To study the effect of plasma sequestration and reinfusion of platelet- rich plasma on blood loss after cardiopulmonary bypass, 18 patients undergoing heart operations were randomly selected either to have collected or not to have collected approximately 250 ml of platelet- rich plasma before initiating cardiopulmonary bypass with the use of the Haemonetics Plasma Saving System (Haemonetics Corporation, Braintree, Mass.). All patients had standardized anesthesia and cardiopulmonary bypass. After reversal of heparin, autologous platelet- rich plasma was reinfused in nine patients. Thrombocyte counts, hemoglobin, and hematocrit were calculated before, during, and after cardiopulmonary bypass, and 24 and 48 hours postoperatively. Blood loss and total number of transfusions were recorded.

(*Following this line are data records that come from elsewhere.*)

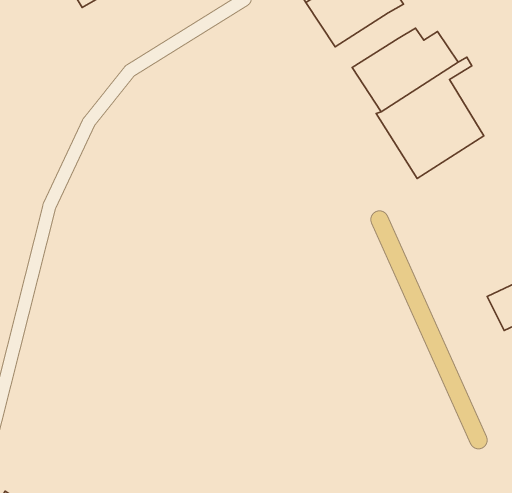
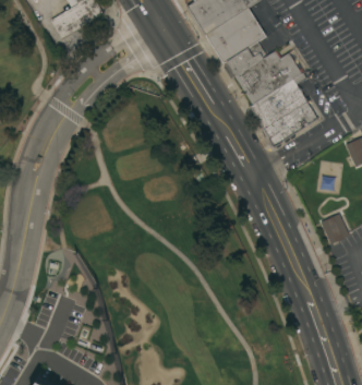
building: none -> [224,41,265,79]

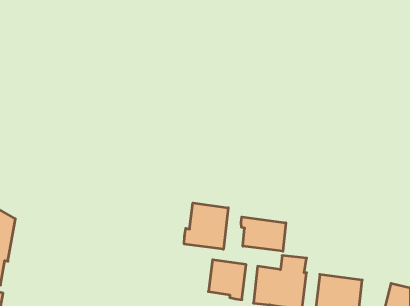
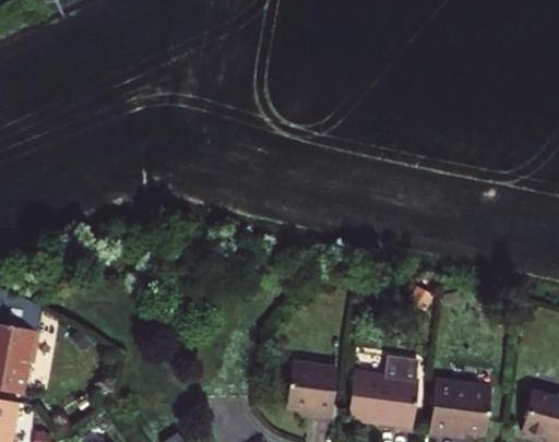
building: [184,203,228,249] -> none
building: [241,217,286,251] -> none

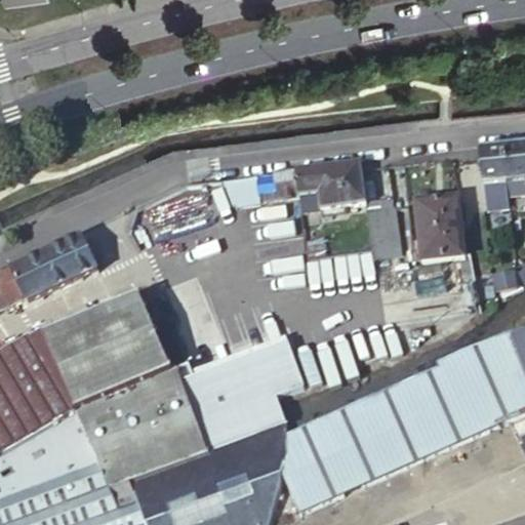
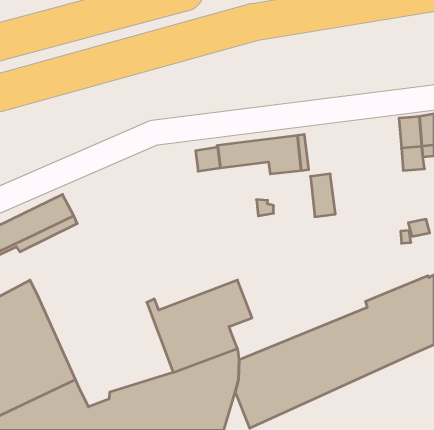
building: [414,196,463,261] -> none
building: [36,291,207,487] -> none

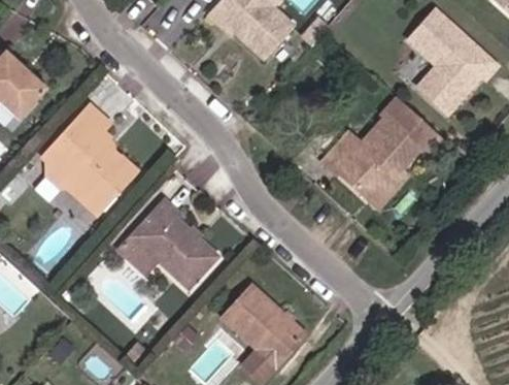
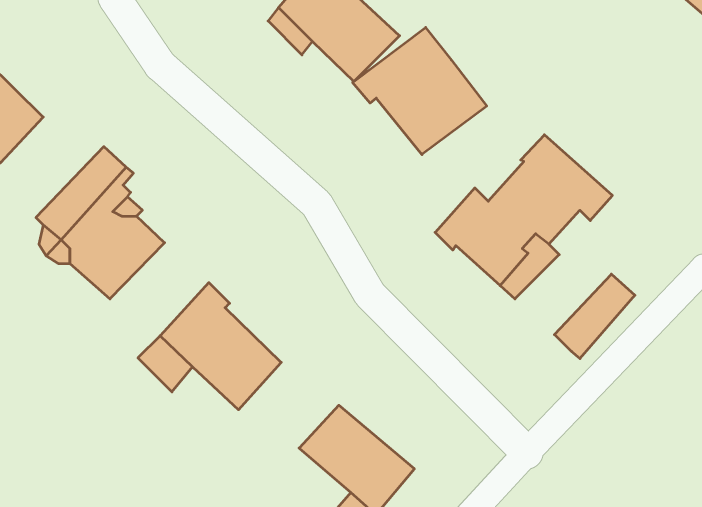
building: [404,7,494,109] -> none
building: none -> [353,27,487,155]
building: none -> [554,274,635,359]

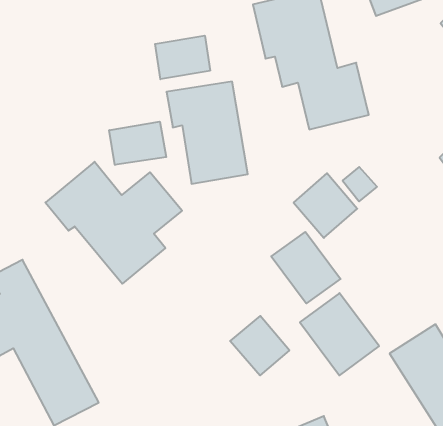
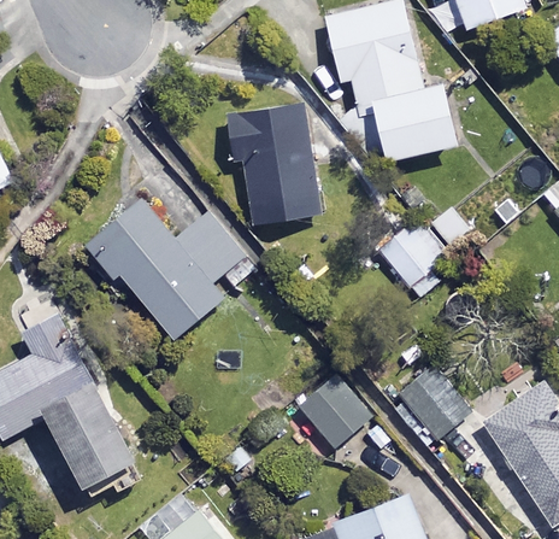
building: [155,36,210,79] -> none
building: [109,122,166,165] -> none
building: [271,232,341,303] -> none

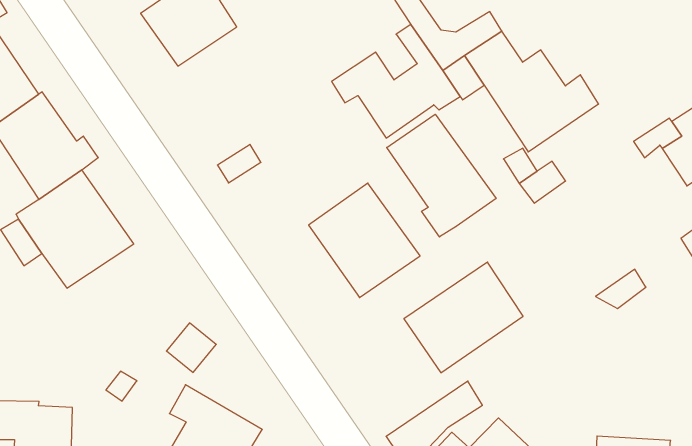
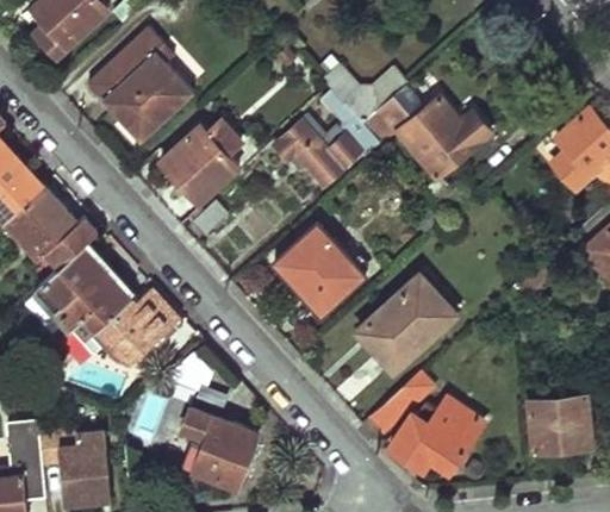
building: none -> [160,123,239,206]
building: [387,114,496,237] -> none
building: none -> [86,291,181,367]

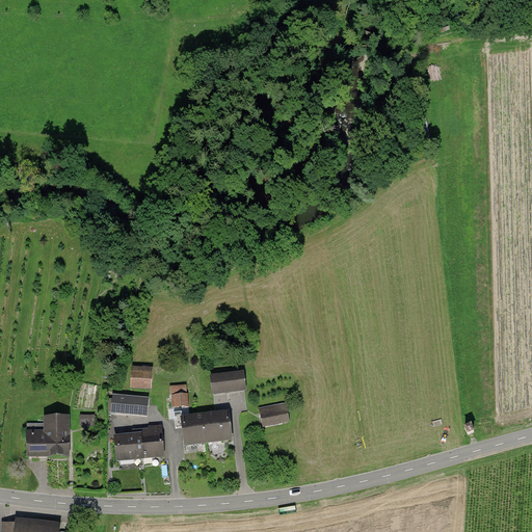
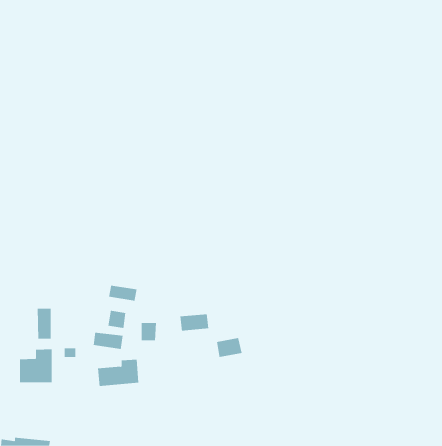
building: none -> [109,285,137,301]
building: none -> [37,308,51,340]
building: [183,413,235,445] -> none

Although 9% of the total platelet volume was removed, there were no hemodynamic complications related to the use of the Haemonetics Plasma Saving System. In both groups, significant low levels of thrombocytes, hemoglobin, and hematocrit were seen after cardiopulmonary bypass. Platelet-rich plasma-reinfused patients had a significantly higher number of platelets after heparin reversal. They also had significantly less blood loss after the operation, necessitating 65% less banked blood products (p less than 0.05). We concluded that reinfusion of autologous platelet-rich plasma may serve as an effective and safe way to restore some of the hematologic derangements after cardiopulmonary bypass.